La forma ordinaria de tramitar las leyes propuestas por el Gobierno es el Proyecto de Ley. Éste se aprueba por el Consejo de Ministros y se remite al Congreso de los Diputados. Si los grupos parlamentarios quieren devolverlo al Gobierno (porque lo rechazan en conjunto) o sustituirlo por un texto diferente, pueden presentar enmiendas de totalidad, que se debaten en el Pleno del Congreso. Éstas suelen rechazarse, admitiéndose a trámite el proyecto. Sin embargo, en esa fase todavía no ha entrado en vigor, ni su texto es el definitivo (pese a que la admisión a trámite suele tratarse, en muchos medios, como si fuese ya la aprobación de la Ley). En realidad, ese texto provisional está iniciando una larga andadura legislativa, que le llevará a debatirse (y ser enmendado) en una Comisión parlamentaria, volver al Pleno, pasar al Senado (donde también puede ser enmendado) y finalizar de nuevo en el Pleno del Congreso. Únicamente tras esta votación final, cuando ya la opinión pública suele haberse olvidado de ella, pasa una Ley a estar vigente.
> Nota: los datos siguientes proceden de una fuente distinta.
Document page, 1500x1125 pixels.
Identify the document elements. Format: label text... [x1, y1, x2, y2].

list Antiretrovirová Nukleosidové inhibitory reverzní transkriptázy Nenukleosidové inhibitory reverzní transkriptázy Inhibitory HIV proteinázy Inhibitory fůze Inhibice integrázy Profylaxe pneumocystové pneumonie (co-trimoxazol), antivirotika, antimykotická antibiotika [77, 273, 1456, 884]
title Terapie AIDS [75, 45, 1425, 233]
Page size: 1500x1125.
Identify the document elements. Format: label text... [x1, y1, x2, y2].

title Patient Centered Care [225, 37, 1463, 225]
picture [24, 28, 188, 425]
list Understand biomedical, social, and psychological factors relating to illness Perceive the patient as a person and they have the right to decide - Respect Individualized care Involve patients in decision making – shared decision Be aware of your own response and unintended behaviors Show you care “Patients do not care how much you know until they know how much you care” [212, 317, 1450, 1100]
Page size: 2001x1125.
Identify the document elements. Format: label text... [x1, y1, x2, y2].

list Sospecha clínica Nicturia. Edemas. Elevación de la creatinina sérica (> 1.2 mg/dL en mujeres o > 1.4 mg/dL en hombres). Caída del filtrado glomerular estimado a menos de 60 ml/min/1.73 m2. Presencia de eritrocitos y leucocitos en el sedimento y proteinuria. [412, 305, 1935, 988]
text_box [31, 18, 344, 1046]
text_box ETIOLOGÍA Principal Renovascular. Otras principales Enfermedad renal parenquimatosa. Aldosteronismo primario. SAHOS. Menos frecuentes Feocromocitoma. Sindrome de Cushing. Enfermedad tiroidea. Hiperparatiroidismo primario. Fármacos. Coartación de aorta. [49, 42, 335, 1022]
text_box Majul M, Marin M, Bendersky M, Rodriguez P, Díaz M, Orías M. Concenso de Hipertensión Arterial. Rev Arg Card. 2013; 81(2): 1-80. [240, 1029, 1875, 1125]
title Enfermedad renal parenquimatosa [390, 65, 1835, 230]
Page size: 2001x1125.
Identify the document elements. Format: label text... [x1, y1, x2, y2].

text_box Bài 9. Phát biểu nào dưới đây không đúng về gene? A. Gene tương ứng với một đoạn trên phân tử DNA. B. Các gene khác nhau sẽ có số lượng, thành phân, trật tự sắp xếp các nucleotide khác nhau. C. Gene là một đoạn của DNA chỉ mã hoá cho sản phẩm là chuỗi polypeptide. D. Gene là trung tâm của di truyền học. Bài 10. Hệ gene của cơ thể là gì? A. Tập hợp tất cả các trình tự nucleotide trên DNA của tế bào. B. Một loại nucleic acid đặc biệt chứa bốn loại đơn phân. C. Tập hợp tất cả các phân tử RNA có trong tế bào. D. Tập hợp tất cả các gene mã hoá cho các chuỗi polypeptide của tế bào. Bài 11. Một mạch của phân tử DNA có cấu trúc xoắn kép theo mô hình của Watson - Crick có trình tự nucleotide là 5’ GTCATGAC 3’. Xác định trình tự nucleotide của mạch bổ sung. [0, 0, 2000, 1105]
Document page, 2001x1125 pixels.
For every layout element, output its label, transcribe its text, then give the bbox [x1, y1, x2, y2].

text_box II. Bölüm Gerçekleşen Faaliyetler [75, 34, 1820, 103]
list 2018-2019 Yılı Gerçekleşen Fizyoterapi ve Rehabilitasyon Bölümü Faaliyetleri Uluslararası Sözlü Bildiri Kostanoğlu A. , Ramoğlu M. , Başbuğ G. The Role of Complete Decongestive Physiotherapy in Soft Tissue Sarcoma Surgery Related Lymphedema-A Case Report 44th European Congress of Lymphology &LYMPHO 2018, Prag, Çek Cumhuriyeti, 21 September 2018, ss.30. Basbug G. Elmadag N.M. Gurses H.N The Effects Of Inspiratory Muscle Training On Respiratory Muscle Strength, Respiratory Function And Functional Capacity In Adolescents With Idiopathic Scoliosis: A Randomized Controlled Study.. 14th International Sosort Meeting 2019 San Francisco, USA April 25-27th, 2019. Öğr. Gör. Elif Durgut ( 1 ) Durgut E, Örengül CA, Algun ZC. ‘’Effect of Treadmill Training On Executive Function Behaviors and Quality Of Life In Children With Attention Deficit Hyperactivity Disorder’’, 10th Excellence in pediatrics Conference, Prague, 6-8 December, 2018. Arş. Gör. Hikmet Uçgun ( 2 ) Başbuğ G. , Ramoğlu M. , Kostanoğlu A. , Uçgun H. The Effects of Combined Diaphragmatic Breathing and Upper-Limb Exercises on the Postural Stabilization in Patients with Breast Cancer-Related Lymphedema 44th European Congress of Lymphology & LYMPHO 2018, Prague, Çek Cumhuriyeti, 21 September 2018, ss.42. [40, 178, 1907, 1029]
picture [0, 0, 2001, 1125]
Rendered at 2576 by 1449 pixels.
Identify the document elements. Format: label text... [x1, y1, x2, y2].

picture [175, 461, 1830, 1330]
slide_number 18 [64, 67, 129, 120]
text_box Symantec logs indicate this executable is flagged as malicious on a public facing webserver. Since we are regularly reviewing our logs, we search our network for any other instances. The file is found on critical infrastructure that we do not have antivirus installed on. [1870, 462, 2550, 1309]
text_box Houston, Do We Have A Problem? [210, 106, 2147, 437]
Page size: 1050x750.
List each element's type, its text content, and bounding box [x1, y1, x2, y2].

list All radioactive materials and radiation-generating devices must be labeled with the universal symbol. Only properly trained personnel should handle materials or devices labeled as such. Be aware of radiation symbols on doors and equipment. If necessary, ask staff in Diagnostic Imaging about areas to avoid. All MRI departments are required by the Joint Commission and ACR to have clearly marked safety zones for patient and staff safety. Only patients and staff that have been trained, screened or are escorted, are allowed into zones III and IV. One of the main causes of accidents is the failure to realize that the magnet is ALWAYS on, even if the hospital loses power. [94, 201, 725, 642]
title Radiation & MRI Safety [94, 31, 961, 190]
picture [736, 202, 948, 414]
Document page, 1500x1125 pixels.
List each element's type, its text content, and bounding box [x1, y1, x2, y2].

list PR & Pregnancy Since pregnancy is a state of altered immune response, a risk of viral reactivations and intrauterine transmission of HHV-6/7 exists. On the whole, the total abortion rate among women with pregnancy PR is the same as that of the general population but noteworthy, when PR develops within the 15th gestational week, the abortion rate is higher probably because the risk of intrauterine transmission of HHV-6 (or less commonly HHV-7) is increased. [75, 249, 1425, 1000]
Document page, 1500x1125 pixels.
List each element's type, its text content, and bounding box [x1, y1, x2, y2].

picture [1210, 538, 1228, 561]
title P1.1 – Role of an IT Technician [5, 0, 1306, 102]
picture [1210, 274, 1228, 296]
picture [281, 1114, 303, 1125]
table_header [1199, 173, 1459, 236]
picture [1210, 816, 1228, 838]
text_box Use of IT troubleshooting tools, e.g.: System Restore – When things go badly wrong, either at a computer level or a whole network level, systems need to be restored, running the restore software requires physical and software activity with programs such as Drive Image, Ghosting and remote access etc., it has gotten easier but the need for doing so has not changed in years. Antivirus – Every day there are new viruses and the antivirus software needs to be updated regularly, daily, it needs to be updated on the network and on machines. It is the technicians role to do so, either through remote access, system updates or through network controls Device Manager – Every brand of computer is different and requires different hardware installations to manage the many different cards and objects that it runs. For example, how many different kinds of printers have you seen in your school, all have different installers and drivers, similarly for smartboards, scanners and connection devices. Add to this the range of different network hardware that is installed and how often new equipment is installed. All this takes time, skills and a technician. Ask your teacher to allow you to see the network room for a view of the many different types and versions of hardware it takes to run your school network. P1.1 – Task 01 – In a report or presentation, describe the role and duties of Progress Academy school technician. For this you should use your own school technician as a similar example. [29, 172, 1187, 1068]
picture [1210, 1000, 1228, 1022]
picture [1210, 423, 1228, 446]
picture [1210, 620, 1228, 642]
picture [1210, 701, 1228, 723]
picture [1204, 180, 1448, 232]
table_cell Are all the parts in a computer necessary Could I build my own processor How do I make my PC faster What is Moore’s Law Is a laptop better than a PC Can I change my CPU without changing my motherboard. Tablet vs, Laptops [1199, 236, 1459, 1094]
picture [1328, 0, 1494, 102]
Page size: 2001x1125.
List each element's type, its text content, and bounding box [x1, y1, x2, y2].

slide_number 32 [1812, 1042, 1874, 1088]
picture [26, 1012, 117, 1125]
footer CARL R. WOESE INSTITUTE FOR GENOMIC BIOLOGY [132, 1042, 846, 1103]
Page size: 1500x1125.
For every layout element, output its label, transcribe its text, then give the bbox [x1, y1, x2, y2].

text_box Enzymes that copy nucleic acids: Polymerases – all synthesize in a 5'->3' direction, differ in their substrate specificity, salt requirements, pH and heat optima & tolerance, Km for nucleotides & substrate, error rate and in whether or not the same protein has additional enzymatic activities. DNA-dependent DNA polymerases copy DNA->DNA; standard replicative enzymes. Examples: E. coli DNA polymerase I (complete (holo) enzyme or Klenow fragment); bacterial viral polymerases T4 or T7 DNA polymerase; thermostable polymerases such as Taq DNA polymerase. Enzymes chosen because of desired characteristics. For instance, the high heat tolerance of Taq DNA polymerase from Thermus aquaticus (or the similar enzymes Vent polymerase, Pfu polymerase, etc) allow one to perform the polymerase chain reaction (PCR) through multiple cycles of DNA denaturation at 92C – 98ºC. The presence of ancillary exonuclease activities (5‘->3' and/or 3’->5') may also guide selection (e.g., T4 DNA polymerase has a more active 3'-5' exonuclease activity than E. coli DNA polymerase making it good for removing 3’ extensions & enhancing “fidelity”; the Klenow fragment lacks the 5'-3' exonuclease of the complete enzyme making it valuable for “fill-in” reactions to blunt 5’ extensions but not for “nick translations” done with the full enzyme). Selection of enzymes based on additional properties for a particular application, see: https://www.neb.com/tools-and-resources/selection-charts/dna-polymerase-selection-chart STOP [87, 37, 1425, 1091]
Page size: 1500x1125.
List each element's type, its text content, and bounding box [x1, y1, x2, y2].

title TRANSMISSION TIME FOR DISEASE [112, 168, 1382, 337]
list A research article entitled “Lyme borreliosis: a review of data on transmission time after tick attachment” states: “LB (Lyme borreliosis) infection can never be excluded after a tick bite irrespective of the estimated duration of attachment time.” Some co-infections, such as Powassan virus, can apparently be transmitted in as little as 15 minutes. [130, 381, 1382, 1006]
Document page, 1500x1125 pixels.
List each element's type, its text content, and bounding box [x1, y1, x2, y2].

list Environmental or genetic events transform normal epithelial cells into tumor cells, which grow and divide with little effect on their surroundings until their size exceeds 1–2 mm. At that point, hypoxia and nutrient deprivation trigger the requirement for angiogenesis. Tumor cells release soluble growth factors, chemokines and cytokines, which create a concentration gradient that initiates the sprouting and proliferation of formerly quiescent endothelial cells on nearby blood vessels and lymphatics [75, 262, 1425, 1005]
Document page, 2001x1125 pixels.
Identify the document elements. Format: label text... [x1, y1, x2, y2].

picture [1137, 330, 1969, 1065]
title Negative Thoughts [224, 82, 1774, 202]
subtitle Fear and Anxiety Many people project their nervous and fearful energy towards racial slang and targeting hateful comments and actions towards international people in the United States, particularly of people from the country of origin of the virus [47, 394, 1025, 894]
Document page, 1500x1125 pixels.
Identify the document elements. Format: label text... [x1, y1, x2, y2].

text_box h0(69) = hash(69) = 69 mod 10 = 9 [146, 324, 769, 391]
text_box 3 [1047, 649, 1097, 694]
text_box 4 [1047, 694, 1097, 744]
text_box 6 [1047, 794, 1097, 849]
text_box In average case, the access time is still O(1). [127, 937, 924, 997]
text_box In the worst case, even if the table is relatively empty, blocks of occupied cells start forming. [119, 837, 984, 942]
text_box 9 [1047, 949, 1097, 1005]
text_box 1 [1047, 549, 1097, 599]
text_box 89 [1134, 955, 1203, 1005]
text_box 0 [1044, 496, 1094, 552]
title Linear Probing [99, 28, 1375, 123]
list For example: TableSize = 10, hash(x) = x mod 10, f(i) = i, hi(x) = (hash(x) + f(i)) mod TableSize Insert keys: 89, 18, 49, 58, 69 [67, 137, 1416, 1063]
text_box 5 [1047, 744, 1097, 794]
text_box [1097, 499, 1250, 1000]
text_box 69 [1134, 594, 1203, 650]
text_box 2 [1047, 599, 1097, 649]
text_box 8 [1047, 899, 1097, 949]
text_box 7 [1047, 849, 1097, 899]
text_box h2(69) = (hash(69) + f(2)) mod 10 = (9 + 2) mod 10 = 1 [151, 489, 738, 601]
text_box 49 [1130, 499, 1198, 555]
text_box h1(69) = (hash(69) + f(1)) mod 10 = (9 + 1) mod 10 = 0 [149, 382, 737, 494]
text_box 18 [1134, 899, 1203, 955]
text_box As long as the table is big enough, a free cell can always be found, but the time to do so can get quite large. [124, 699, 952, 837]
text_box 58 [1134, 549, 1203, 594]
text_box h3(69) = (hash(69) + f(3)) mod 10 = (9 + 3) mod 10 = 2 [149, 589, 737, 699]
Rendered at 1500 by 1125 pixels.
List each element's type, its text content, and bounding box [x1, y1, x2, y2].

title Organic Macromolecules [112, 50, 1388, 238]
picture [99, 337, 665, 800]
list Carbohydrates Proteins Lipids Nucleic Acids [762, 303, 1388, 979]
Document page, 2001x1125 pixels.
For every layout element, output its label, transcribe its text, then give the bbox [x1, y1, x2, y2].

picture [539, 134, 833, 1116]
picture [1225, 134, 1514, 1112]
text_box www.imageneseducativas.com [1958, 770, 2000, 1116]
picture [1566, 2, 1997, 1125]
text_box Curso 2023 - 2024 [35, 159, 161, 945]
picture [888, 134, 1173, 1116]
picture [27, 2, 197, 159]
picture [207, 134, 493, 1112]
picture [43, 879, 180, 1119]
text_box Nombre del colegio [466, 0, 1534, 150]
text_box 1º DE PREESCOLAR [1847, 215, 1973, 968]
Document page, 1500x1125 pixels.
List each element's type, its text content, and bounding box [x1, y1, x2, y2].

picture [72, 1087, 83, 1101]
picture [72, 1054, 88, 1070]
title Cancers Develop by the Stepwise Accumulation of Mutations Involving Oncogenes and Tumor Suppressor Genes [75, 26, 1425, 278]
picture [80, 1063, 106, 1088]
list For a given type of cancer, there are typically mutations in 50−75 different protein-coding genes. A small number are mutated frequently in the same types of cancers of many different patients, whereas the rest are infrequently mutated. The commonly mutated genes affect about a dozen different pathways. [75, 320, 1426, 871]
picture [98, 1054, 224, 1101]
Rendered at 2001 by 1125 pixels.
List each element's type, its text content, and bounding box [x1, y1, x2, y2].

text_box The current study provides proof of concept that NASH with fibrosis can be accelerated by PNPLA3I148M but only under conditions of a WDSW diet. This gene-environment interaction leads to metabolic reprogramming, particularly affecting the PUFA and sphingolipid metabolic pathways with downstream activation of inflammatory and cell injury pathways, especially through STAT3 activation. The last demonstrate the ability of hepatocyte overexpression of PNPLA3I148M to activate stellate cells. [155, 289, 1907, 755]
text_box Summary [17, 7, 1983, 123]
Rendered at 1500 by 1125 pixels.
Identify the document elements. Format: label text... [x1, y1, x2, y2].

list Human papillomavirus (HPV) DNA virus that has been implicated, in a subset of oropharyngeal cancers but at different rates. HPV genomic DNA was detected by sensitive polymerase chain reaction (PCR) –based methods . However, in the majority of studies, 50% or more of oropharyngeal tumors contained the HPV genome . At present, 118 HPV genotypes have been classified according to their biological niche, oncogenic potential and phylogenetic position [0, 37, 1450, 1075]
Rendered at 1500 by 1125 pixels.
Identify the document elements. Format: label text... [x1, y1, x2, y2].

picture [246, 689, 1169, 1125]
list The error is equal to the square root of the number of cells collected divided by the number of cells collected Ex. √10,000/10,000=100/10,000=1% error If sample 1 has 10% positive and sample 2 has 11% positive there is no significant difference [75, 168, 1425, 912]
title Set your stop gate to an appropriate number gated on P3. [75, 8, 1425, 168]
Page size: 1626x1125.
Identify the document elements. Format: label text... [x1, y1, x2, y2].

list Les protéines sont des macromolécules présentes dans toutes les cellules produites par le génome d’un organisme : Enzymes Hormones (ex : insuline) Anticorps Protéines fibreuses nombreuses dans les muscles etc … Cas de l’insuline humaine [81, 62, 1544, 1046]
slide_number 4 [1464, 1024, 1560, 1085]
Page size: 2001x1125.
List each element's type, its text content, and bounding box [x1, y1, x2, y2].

La otra forma ordinaria de elaborar leyes es a propuesta de un grupo parlamentario, en vez del Gobierno. En este caso se llama Proposición de Ley. El trámite es similar al del Proyecto de Ley, siendo sustituido el debate de totalidad por otro parecido de toma en consideración.

En resumen, sólo cuando se nos informe de convalidaciones de Reales Decretos o de votaciones finales de un Proyecto o Proposición de Ley, debemos creer que lo aprobado por el Congreso es de obligado cumplimiento. El resto de iniciativas parlamentarias tienen otro carácter y finalidad. No tenerlo en cuenta puede generar confusiones y frustraciones innecesarias.